Monsieur le Président, vous avez en outre
longuement évoqué la Paix dans votre intervention, et c’est à celle-ci que vous
attribuez vos performances. Nous saluons votre engagement pour la Paix. Mais la
Paix à laquelle les Ivoiriens aspirent, ce n’est pas celle du silence des
armes, mais celle des cœurs. Que les armes se soient tues n’est pas synonyme de
paix, car, des cœurs meurtris, qui pleurent en silence, font plus de mal que
des armes qui crépitent.
Monsieur le Président, vous avez dit à ce
propos : « Cultivons la paix, gage de la
cohésion sociale et de notre développement ! Nous devons continuer, sans
relâche, à rassembler tous les fils et toutes les filles de notre pays, à
intensifier toutes nos actions en faveur du pardon et de la concorde nationale.

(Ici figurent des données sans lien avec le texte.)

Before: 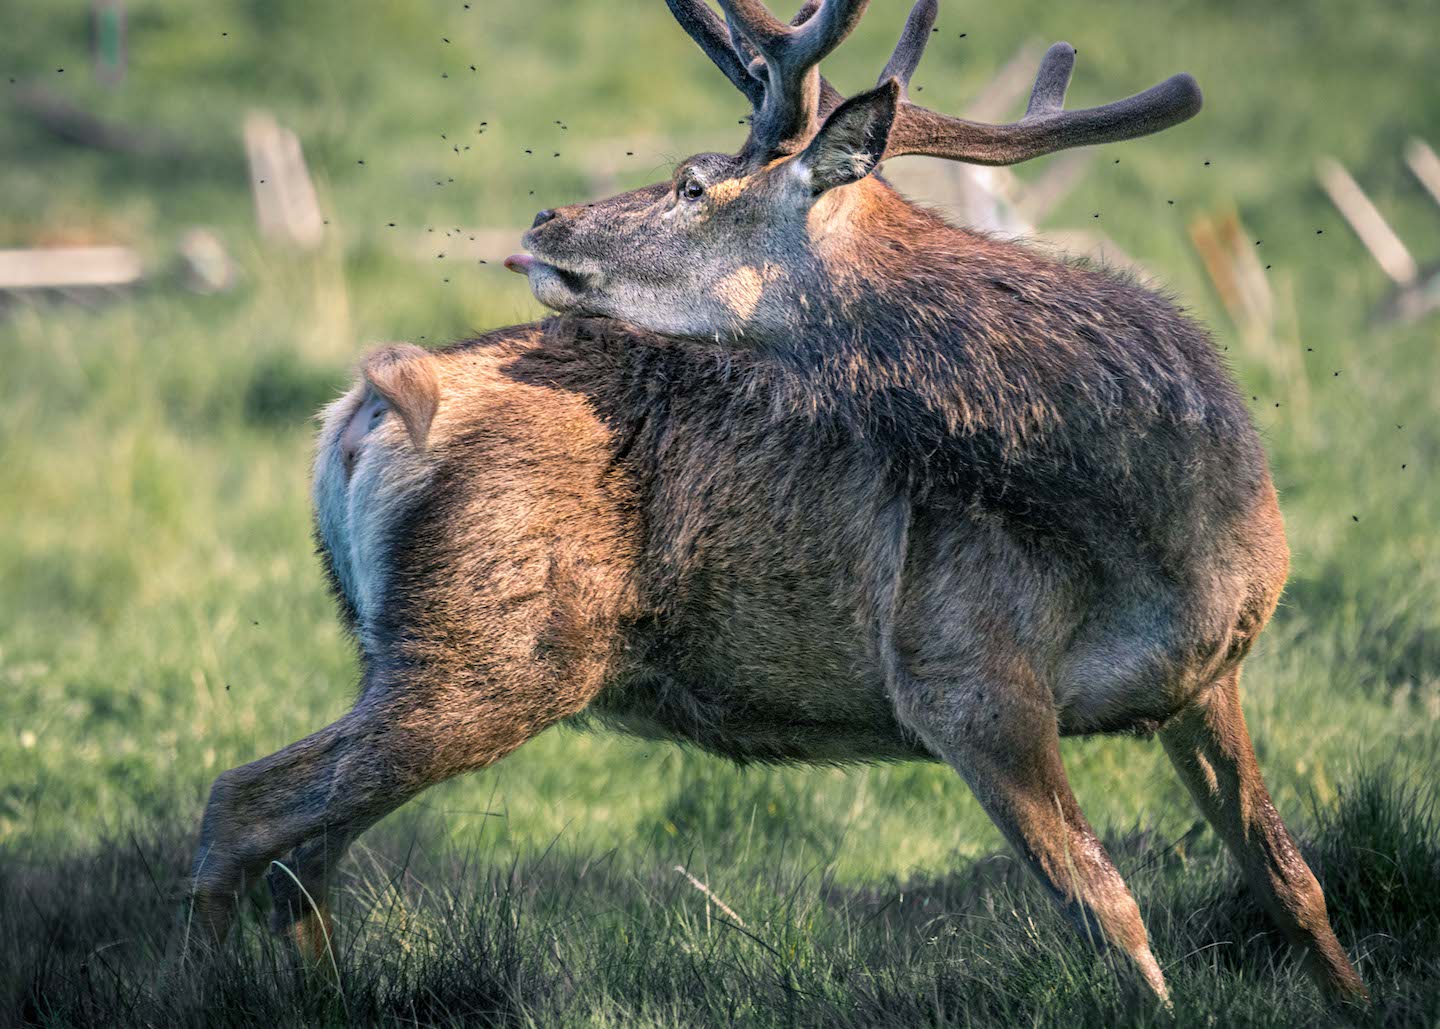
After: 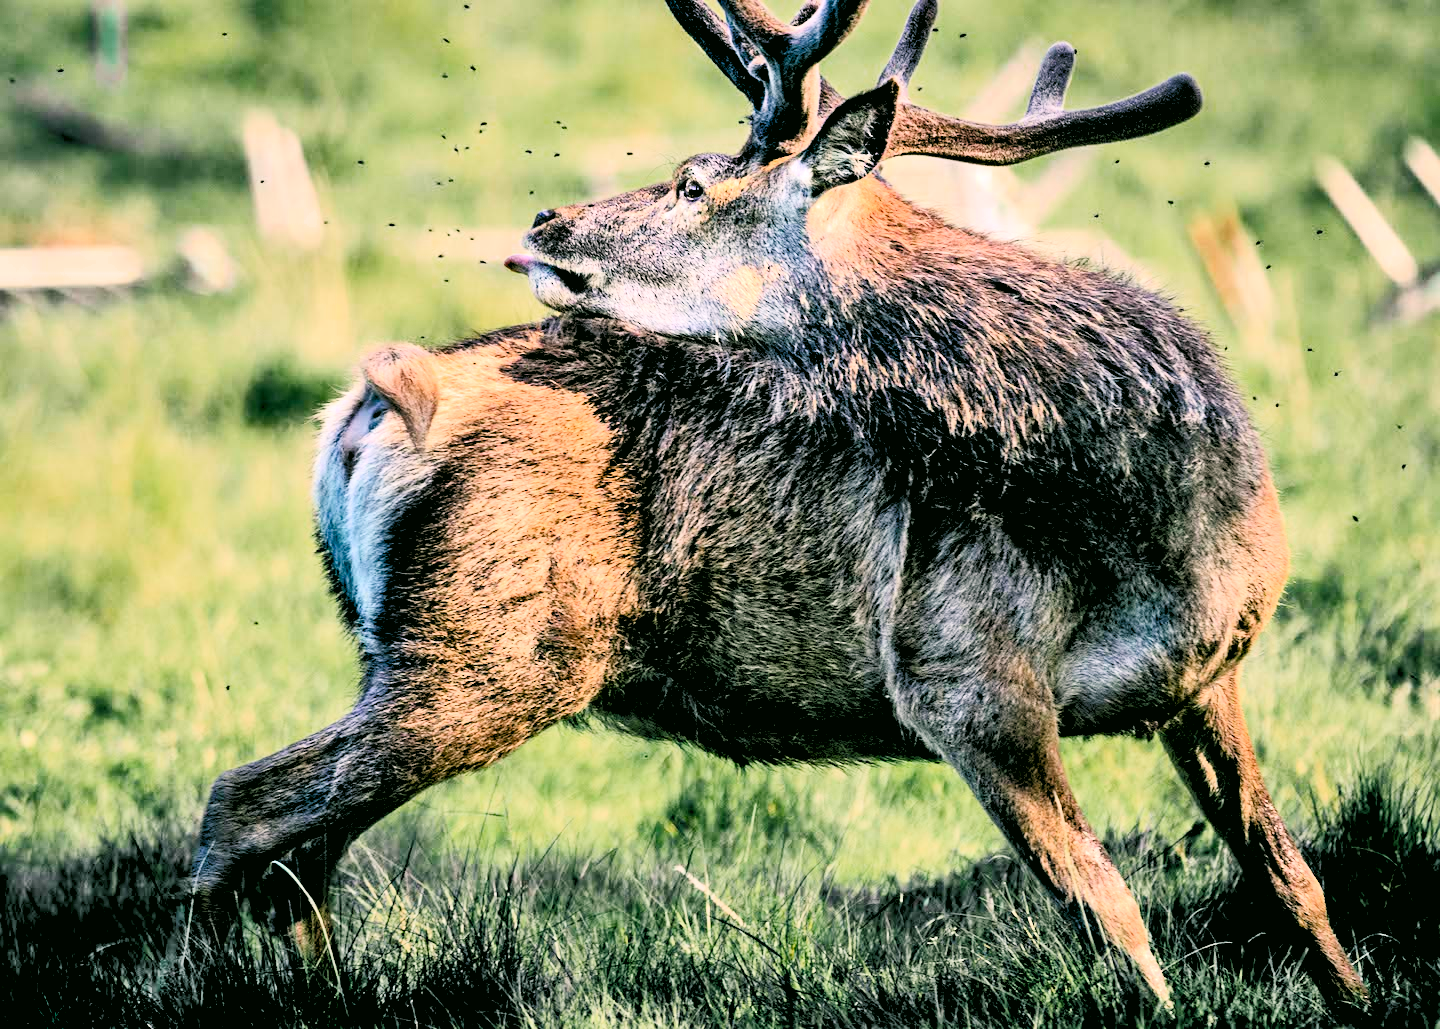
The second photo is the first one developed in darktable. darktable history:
contrast brightness saturation: contrast 0.28
exposure: exposure 0.2 EV, compensate highlight preservation false
shadows and highlights: shadows 49, highlights -41, soften with gaussian
levels: levels [0.093, 0.434, 0.988]
contrast equalizer: y [[0.546, 0.552, 0.554, 0.554, 0.552, 0.546], [0.5 ×6], [0.5 ×6], [0 ×6], [0 ×6]]
tone curve: curves: ch0 [(0, 0) (0.004, 0.001) (0.133, 0.112) (0.325, 0.362) (0.832, 0.893) (1, 1)], color space Lab, linked channels, preserve colors none
color zones: curves: ch0 [(0, 0.444) (0.143, 0.442) (0.286, 0.441) (0.429, 0.441) (0.571, 0.441) (0.714, 0.441) (0.857, 0.442) (1, 0.444)]
color correction: highlights a* 4.02, highlights b* 4.98, shadows a* -7.55, shadows b* 4.98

A cet effet, j’ai décidé, en cette fin d’année et comme il est de coutume,
d’accorder la grâce à 4 132 détenus de droit commun…». Monsieur le
Président, c’est un acte de bonté que de gracier des délinquants. Et nous
l’apprécions. Mais Monsieur le Président, il se trouve dans nos prisons
certains de nos frères et sœurs qui y croupissent sans jugement depuis 2011.
Plusieurs parmi eux y meurent, laissant femmes, enfants et parents dans la
désolation, la misère et l’amertume. Monsieur le Président, s’il vous plait,
accordez leur la liberté. C’est là la clé de la paix véritable dans notre pays.
Libérez vos frères. Ce sont pour plusieurs vos enfants, vos voisins, vos
parents. La Côte d’Ivoire souffre de la profonde division entre ses enfants.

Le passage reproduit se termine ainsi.